* _Set of tasks_
#1 Please list the uses for a phone, other than as a satnav, that are named in the sentence beginning "Or maybe you're also going tell me" in the forum thread about using a phone as a satnav.
#2 Carry on the forum thread about using a phone as a satnav, starting after its last sentence.

* _Passage for review_

────────────────────

Oh cobblers. A phone can be a satnav just fine thanks, in some ways better.

Or maybe you're also going tell me that I can't use my phone as the remote for my telly, or to open my front gate, or to control the temperature on my brew fridge.

My garmin bounces quite well, my phone doesnt. Theres probably a difference between something designed for being on a handlebar of a touring bike for a month than something designed as a 15 year old girls fashion accessory . I appreciate thats not the point of the thread but lets get real eh !
 

mjr

Comfy armchair to one person & a plank to the next
On handlebars? Put the phone in the top of the bar bag, like most tourers do with maps. Plenty of shock absorbing. You can even get bar bags where the touchscreen works through the clear lid.
 

contadino

Veteran
Location
Chesterfield
My garmin bounces quite well, my phone doesnt. Theres probably a difference between something designed for being on a handlebar of a touring bike for a month than something designed as a 15 year old girls fashion accessory . I appreciate thats not the point of the thread but lets get real eh !

You've gotta make your mind up. Either a phone is a phone, used solely for talking to people and nothing else, or it's a teenage fashion accessory. It can't be both.

And it certainly can't be put in a rugged case to protect it from a fall. No, cos that would be witchcraft.

Obviously the idea of leaving it in a pocket and using audio turn by turn instructions is too much for you. Obviously anyone suggesting that would be in league with devils. Magic voices. Burn him!
 

contadino

Veteran
Location
Chesterfield
Probably, how can you hear a phone talking to you from your pocket on a downhill or into a headwind....I think your getting slightly desperate now.

Really...? Desperate..? Maybe just clean ears.

If I couldn't hear my phone talking to me, I'd probably concede that it wasn't safe for me to be on the road because I certainly wouldn't be able to hear anyone else.

────────────────────

(Records excerpted from a collection)
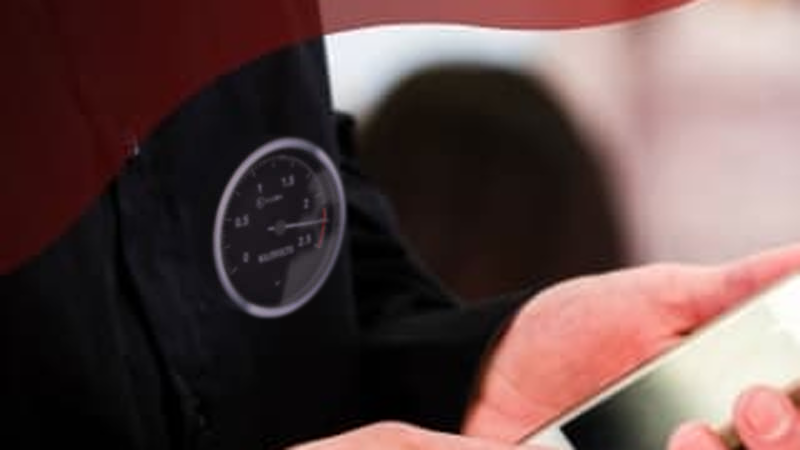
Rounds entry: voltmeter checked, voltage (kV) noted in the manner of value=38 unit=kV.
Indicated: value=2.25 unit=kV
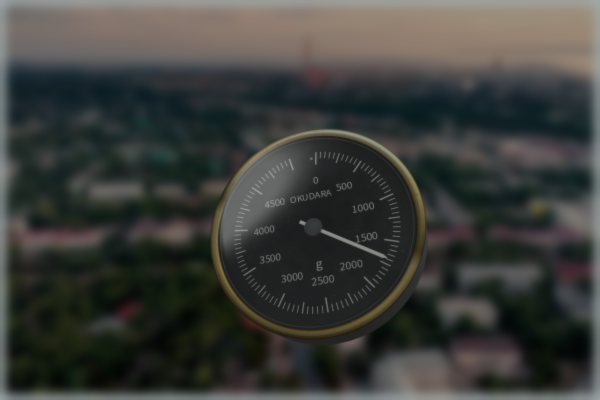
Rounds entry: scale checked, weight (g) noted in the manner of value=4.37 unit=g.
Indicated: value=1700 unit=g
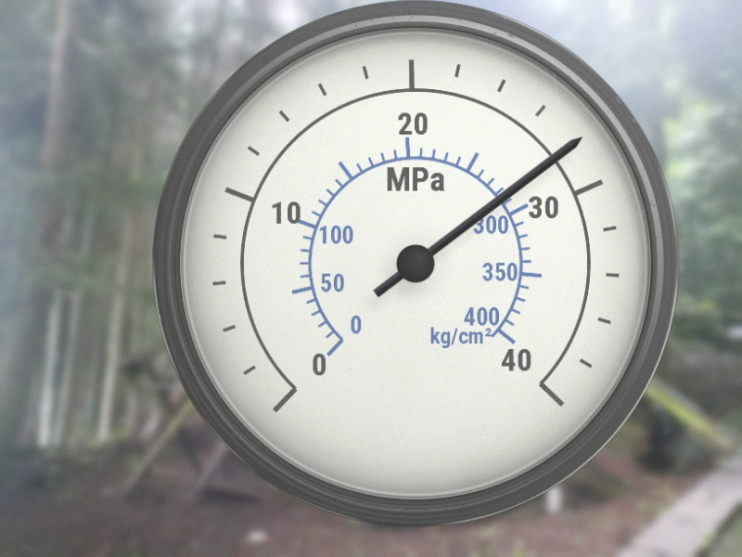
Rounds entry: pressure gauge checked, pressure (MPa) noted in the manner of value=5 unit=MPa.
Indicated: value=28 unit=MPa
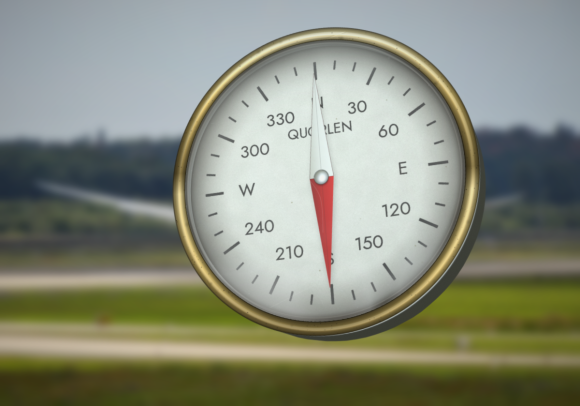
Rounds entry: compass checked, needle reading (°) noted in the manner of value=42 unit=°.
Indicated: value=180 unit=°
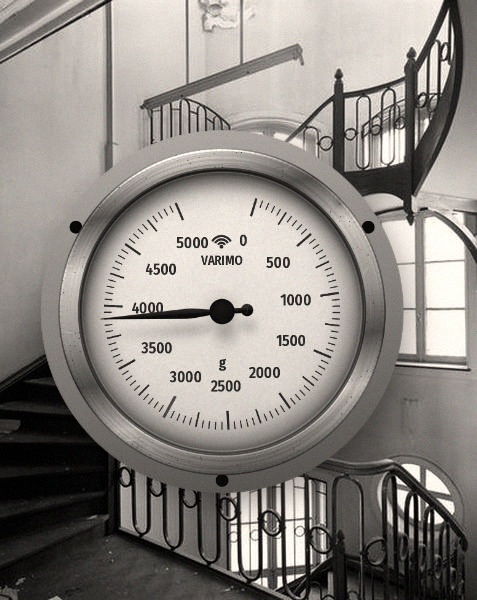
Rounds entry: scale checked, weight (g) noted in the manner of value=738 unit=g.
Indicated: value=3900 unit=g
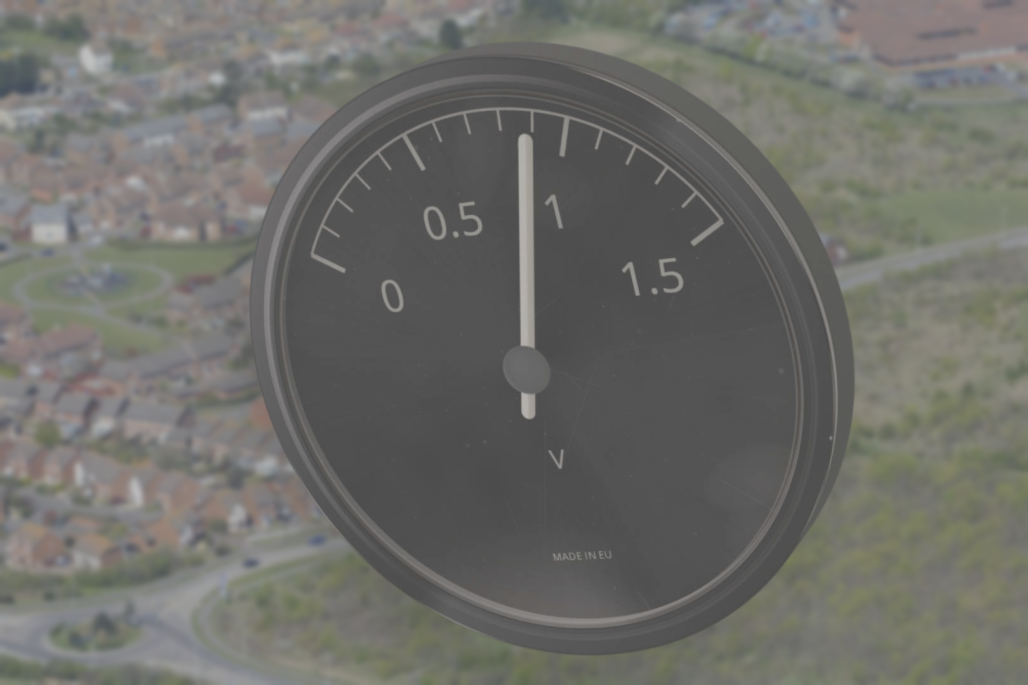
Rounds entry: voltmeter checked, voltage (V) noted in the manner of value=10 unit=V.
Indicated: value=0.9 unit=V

────────────────────

* _Responses to the tasks_
#1
- As the remote for a telly
- To open a front gate
- To control the temperature on a brew fridge

#2
 

doog

....
Really...? Desperate..? Maybe just clean ears.

If I couldn't hear my phone talking to me, I'd probably concede that it wasn't safe for me to be on the road, because I certainly wouldn't be able to hear anyone else.

So in conclusion. You turn off everything on your phone to squeeze some battery life from it. You come across some free wifi and you turn it on, then off to conserve battery. You need to make a call so its back on , then its off. ...repeat. Should you forget to turn off its dead in 5 hours.

You havent actually done your claimed GPS enabled 25 hours, you are just making assumptions on one ride.

You cant mount it on the bars without spending out on a bar mount that may or may not do its job...on a tour. Prior to that you wrapped it in a case to protect it from knocks that may or may not work- no one has ever tried it.....and that includes you. It also needs to be waterproof but you prefer to stick it in your pocket......have you ever toured in an 8 hour downpour ?...it will get wet.

Lastly you recommend audio turn by turn from your pocket. Have you tried doing this and what is the effect on battery let alone not being able to hear it.....as I said, try cycling for hours into a head wind. In addition turn by turn software is crap for cyclists, so when you reach that Autobahn or farmers field you are digging in your pocket to look for a different route.

If only there was a simpler and much cheaper alternative.
 

contadino

Veteran
Location
Chesterfield
Oh my word. You're nuts.

No. This is stuff I've been using for months and it works just fine. I don't want anything on my bars and I don't need anything there.

Reach an Authbahn? WTF? I've never been so lost that I've found myself in Germany.

How about you stick with your wax slates and I'll carry on with what I have. Maybe one day you can wipe out those 'There be monsters' marks wherever you have never been.
 

mjr

Comfy armchair to one person & a plank to the next
In London is the only place I have had problems hearing the directions over the traffic but that's cured by using an earphone.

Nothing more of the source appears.